### SUPPLIED INFORMATION
■ ■ ■ ■
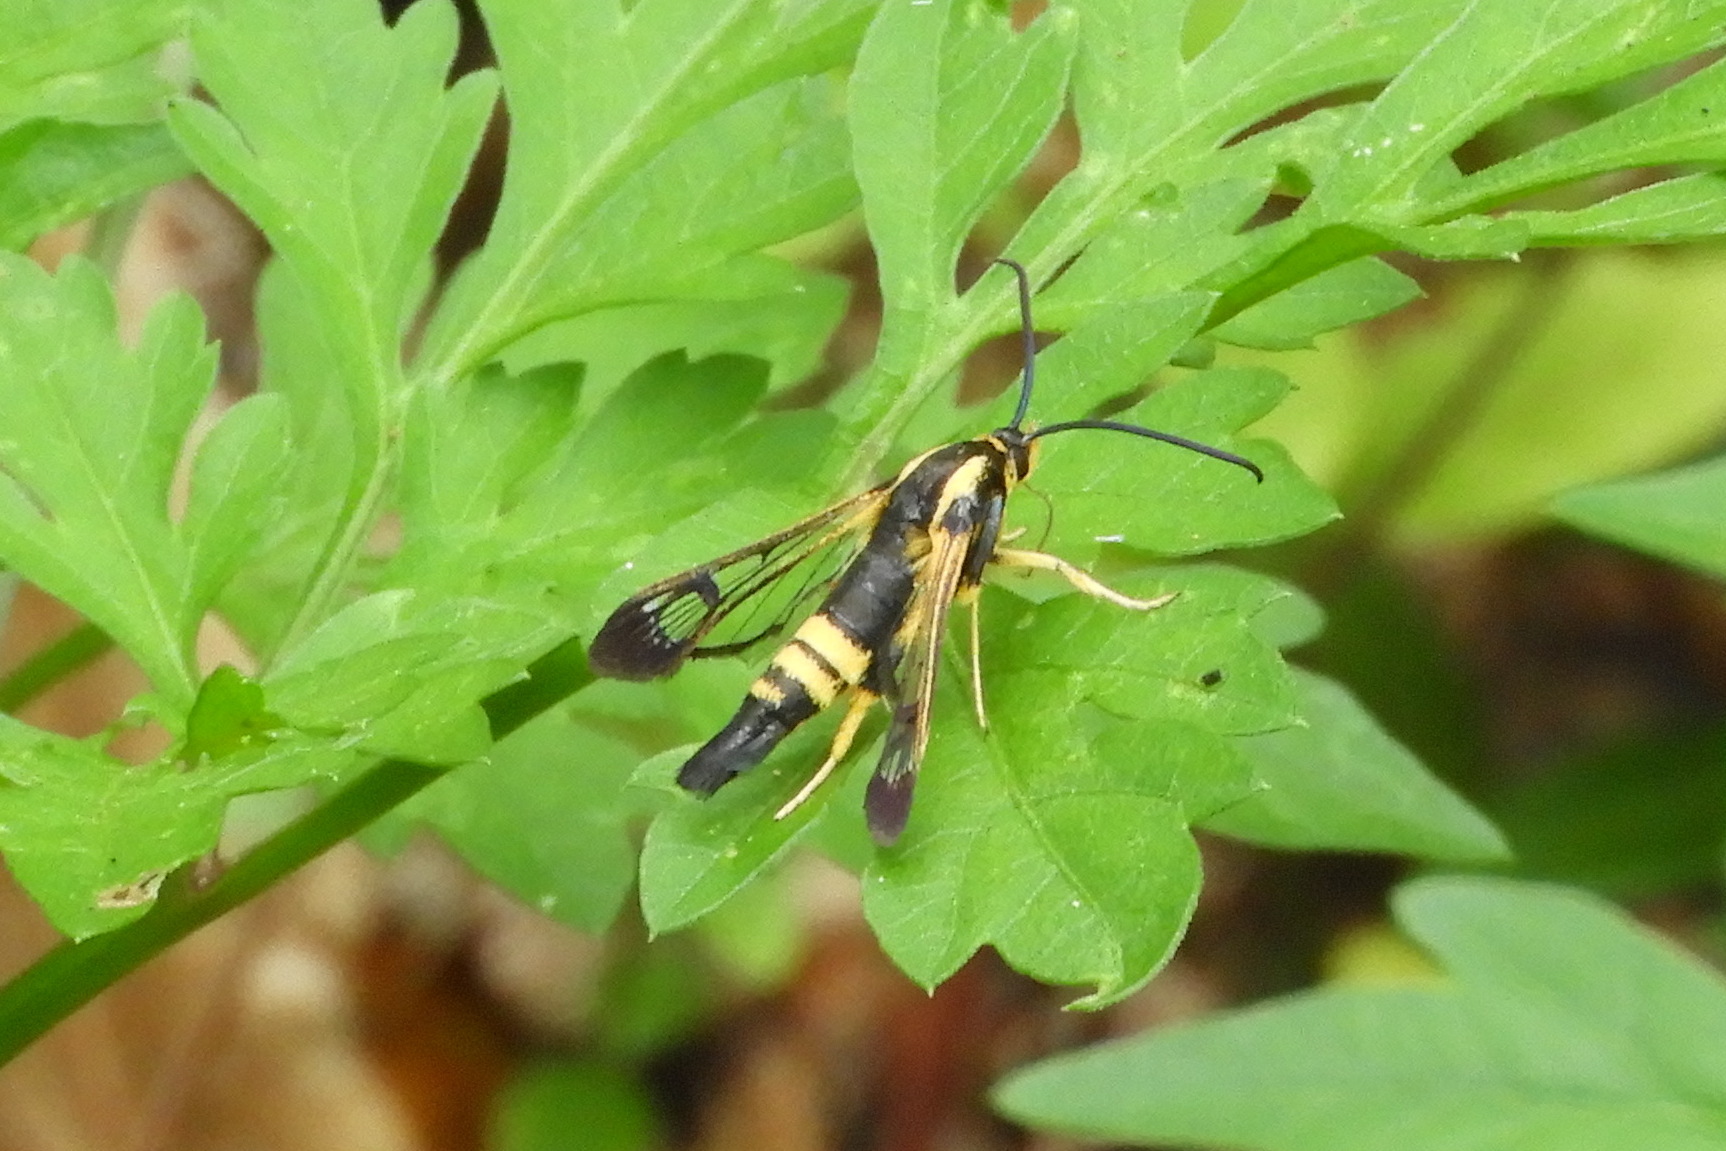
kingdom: Animalia
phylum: Arthropoda
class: Insecta
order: Lepidoptera
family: Sesiidae
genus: Synanthedon
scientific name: Synanthedon kathyae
■ ■ ■ ■
Copy every line of the records above word for word, leaving out the pictures.

### FINAL RESULT
kingdom: Animalia
phylum: Arthropoda
class: Insecta
order: Lepidoptera
family: Sesiidae
genus: Synanthedon
scientific name: Synanthedon kathyae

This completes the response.